Cassandra: choosing a Partition Key - cassandra

I'm undecided whether it's better, performance-wise, to use a very commonly shared column value (like Country) as partition key for a compound primary key or a rather unique column value (like Last_Name).
Looking at Cassandra 1.2's documentation about indexes I get this:
"When to use an index:
Cassandra's built-in indexes are best on a table
having many rows that contain the indexed value. The more unique
values that exist in a particular column, the more overhead you will
have, on average, to query and maintain the index. For example,
suppose you had a user table with a billion users and wanted to look
up users by the state they lived in. Many users will share the same
column value for state (such as CA, NY, TX, etc.). This would be a
good candidate for an index."
"When not to use an index:
Do not use an index to query a huge volume of records for a small
number of results. For example, if you create an index on a column
that has many distinct values, a query between the fields will incur
many seeks for very few results. In the table with a billion users,
looking up users by their email address (a value that is typically
unique for each user) instead of by their state, is likely to be very
inefficient. It would probably be more efficient to manually maintain
the table as a form of an index instead of using the Cassandra
built-in index. For columns containing unique data, it is sometimes
fine performance-wise to use an index for convenience, as long as the
query volume to the table having an indexed column is moderate and not
under constant load."
Looking at the examples from CQL's SELECT for
"Querying compound primary keys and sorting results", I see something like a UUID being used as partition key... which would indicate that it's preferable to use something rather unique?

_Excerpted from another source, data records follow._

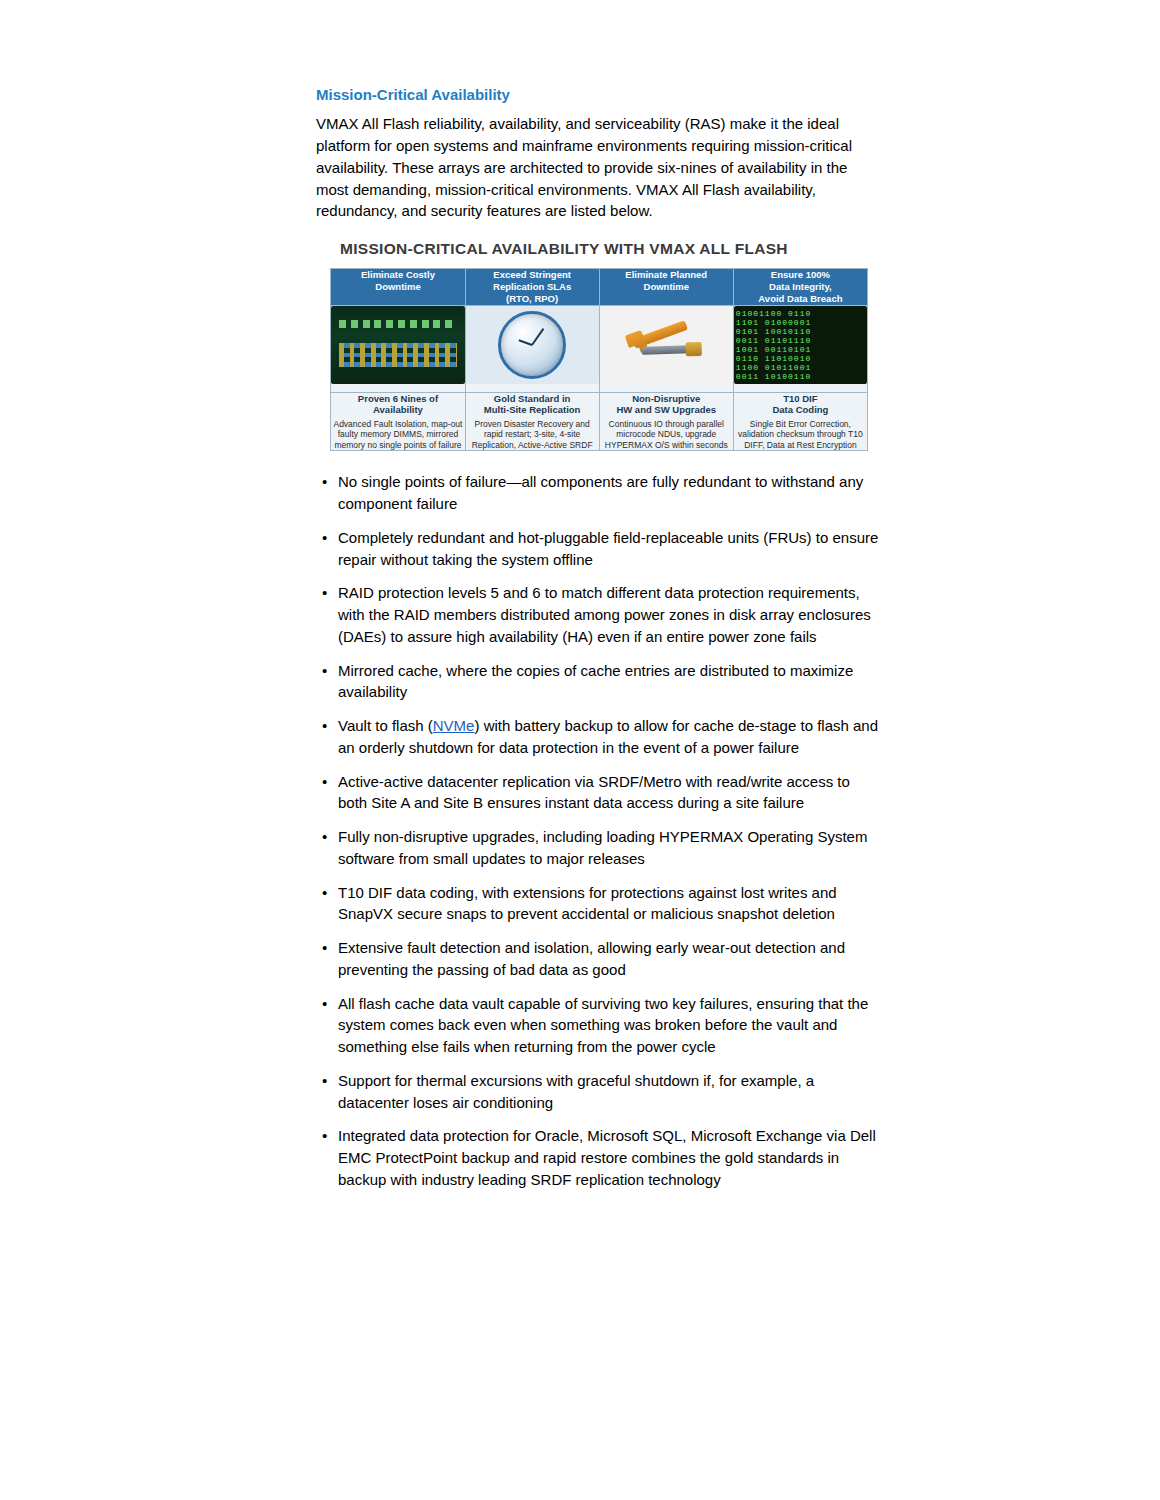Mission-Critical Availability
VMAX All Flash reliability, availability, and serviceability (RAS) make it the ideal platform for open systems and mainframe environments requiring mission-critical availability. These arrays are architected to provide six-nines of availability in the most demanding, mission-critical environments. VMAX All Flash availability, redundancy, and security features are listed below.
MISSION-CRITICAL AVAILABILITY WITH VMAX ALL FLASH
| Eliminate Costly Downtime | Exceed Stringent Replication SLAs (RTO, RPO) | Eliminate Planned Downtime | Ensure 100% Data Integrity, Avoid Data Breach |
| | | | 01001100 0110 1101 01000001 0101 10010110 0011 01101110 1001 00110101 0110 11010010 1100 01011001 0011 10100110 |
| Proven 6 Nines of Availability Advanced Fault Isolation, map-out faulty memory DIMMS, mirrored memory no single points of failure | Gold Standard in Multi-Site Replication Proven Disaster Recovery and rapid restart; 3-site, 4-site Replication, Active-Active SRDF | Non-Disruptive HW and SW Upgrades Continuous IO through parallel microcode NDUs, upgrade HYPERMAX O/S within seconds | T10 DIF Data Coding Single Bit Error Correction, validation checksum through T10 DIFF, Data at Rest Encryption |
No single points of failure—all components are fully redundant to withstand any component failure
Completely redundant and hot-pluggable field-replaceable units (FRUs) to ensure repair without taking the system offline
RAID protection levels 5 and 6 to match different data protection requirements, with the RAID members distributed among power zones in disk array enclosures (DAEs) to assure high availability (HA) even if an entire power zone fails
Mirrored cache, where the copies of cache entries are distributed to maximize availability
Vault to flash (NVMe) with battery backup to allow for cache de-stage to flash and an orderly shutdown for data protection in the event of a power failure
Active-active datacenter replication via SRDF/Metro with read/write access to both Site A and Site B ensures instant data access during a site failure
Fully non-disruptive upgrades, including loading HYPERMAX Operating System software from small updates to major releases
T10 DIF data coding, with extensions for protections against lost writes and SnapVX secure snaps to prevent accidental or malicious snapshot deletion
Extensive fault detection and isolation, allowing early wear-out detection and preventing the passing of bad data as good
All flash cache data vault capable of surviving two key failures, ensuring that the system comes back even when something was broken before the vault and something else fails when returning from the power cycle
Support for thermal excursions with graceful shutdown if, for example, a datacenter loses air conditioning
Integrated data protection for Oracle, Microsoft SQL, Microsoft Exchange via Dell EMC ProtectPoint backup and rapid restore combines the gold standards in backup with industry leading SRDF replication technology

Indexing in the documentation you wrote up refers to secondary indexes. In cassandra there is a difference between the primary and secondary indexes. For a secondary index it would indeed be bad to have very unique values, however for the components in a primary key this depends on what component we are focusing on. In the primary key we have these components:
PRIMARY KEY(partitioning key, clustering key_1 ... clustering key_n)
The partitioning key is used to distribute data across different nodes, and if you want your nodes to be balanced (i.e. well distributed data across each node) then you want your partitioning key to be as random as possible. That is why the example you have uses UUIDs.
The clustering key is used for ordering so that querying columns with a particular clustering key can be more efficient. That is where you want your values to not be unique and where there would be a performance hit if unique rows were frequent.
The cql docs have a good explanation of what is going on.

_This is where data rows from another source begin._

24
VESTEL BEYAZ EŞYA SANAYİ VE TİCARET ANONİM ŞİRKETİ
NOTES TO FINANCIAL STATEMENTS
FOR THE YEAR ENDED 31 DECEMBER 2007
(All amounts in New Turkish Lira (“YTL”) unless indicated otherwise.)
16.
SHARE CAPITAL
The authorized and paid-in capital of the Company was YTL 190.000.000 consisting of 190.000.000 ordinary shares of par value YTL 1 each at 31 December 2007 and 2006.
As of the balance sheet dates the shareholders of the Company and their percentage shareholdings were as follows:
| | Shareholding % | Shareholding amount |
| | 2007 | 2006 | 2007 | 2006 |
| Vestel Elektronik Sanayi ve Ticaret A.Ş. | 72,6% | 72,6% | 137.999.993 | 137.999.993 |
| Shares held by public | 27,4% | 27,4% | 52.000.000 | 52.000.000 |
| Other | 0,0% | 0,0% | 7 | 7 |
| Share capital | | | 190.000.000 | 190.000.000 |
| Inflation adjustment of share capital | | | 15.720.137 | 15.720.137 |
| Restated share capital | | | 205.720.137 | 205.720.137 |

if you use cql3, given a column family:
CREATE TABLE table1 (
a1 text,
a2 text,
b1 text,
b2 text,
c1 text,
c2 text,
PRIMARY KEY ( (a1, a2), b1, b2) )
);
by defining a
primary key ( (a1, a2, ...), b1, b2, ... )
This implies that:
a1, a2, ... are fields used to craft a row key in order to:
determine how the data is partitioned
determine what is phisically stored in a single row
referred as row key or partition key
b1, b2, ... are column family fields used to cluster a row key in order to:
create logical sets inside a single row
allow more flexible search schemes such as range range
referred as column key or cluster key
All the remaining fields are effectively multiplexed / duplicated for every possible combination of column keys. Here below an example about composite keys with partition keys and clustering keys work.
If you want to use range queries, you can use secondary indexes or (starting from cql3) you can declare those fields as clustering keys. In terms of speed having them as clustering key will create a single wide row. This has impact on speed since you will fetch multiple clustering key values such as:
select * from accounts where Country>'Italy' and Country<'Spain'

I am sure you would have got the answer but still this can help you for better understanding.
CREATE TABLE table1 (
a1 text,
a2 text,
b1 text,
b2 text,
c1 text,
c2 text,
PRIMARY KEY ( (a1, a2), b1, b2) )
);
here the partition keys are (a1, a2) and row keys are b1,b2.
combination of both partition keys and row keys must be unique for each new record entry.
the above primary key can be define like this.
Node< key, value>
Node<(a1a2), Map< b1b2, otherColumnValues>>
as we know Partition Key is responsible for data distribution accross your nodes.
So if you are inserting 100 records in table1 with same partition keys and different row keys. it will store data in same node but in different columns.
logically we can represent like this.
Node<(a1a2), Map< string1, otherColumnValues>, Map< string2, otherColumnValues> .... Map< string100, otherColumnValues>>
So the record will store sequentially in memory.

Related

How does range query work in Cassandra?

Query I would like to fire
select * from t1 where c1 > 1000 and c2 > 1Million and c3 > 8Million
Data model of table t1
create table t1 {
c1 int,
c2 int,
c3 int,
c4 text
}
Which columns should I use as partition key and which as clustering key.
c1 , c2 , c3 can have value between 1 to 10 Million.
If I do primary key ((c1,c2,c3)) then the values will be spread across cluster. But as I fire > queries on c1,c2,c3 columns how does Cassandra know which nodes to contact or does it do a full shard scan?
It wont allow you to make that query without an ALLOW FILTERING which lets it read entire dataset because its throughout the cluster. It would read everything, throwing things away that don't match. Its highly recommended never to use ALLOW FILTERING outside dev/test unless really sure what your doing.
Partition keys can only be filtered with equalities, not inequalities such as the ones you have. Inequalities can only be used with clustering keys.
If your table does not have that many rows, you can use the bucket strategy. With it you create a auxiliary column to be the only partition key with a predefined value (such as 1).
create table t1 {
bucket int,
c1 int,
c2 int,
c3 int,
c4 text,
PRIMARY KEY (bucket, c1, c2, c3)
}
Because you have a single partition, it is not adequate for scaling tables with many rows.
If you do have many rows, which you need to partition, then you have to rethink your strategy, and think about:
Finding some kind of key (or keys) in the data that is able to partition the data and at the same time help filtering it when needed. Then you would use it as the partition key in the example above. Maybe denormalizing the data can help bring that key (Ex.: Creating a column called Status for Low/Medium/High numbers, which you could filter better later in the inequality filtering of the clustering keys).
Plan a table (or tables) to be queried by an analytics framework such as Spark. In analytics it's common the need to query by any column, with equalities or inequalities.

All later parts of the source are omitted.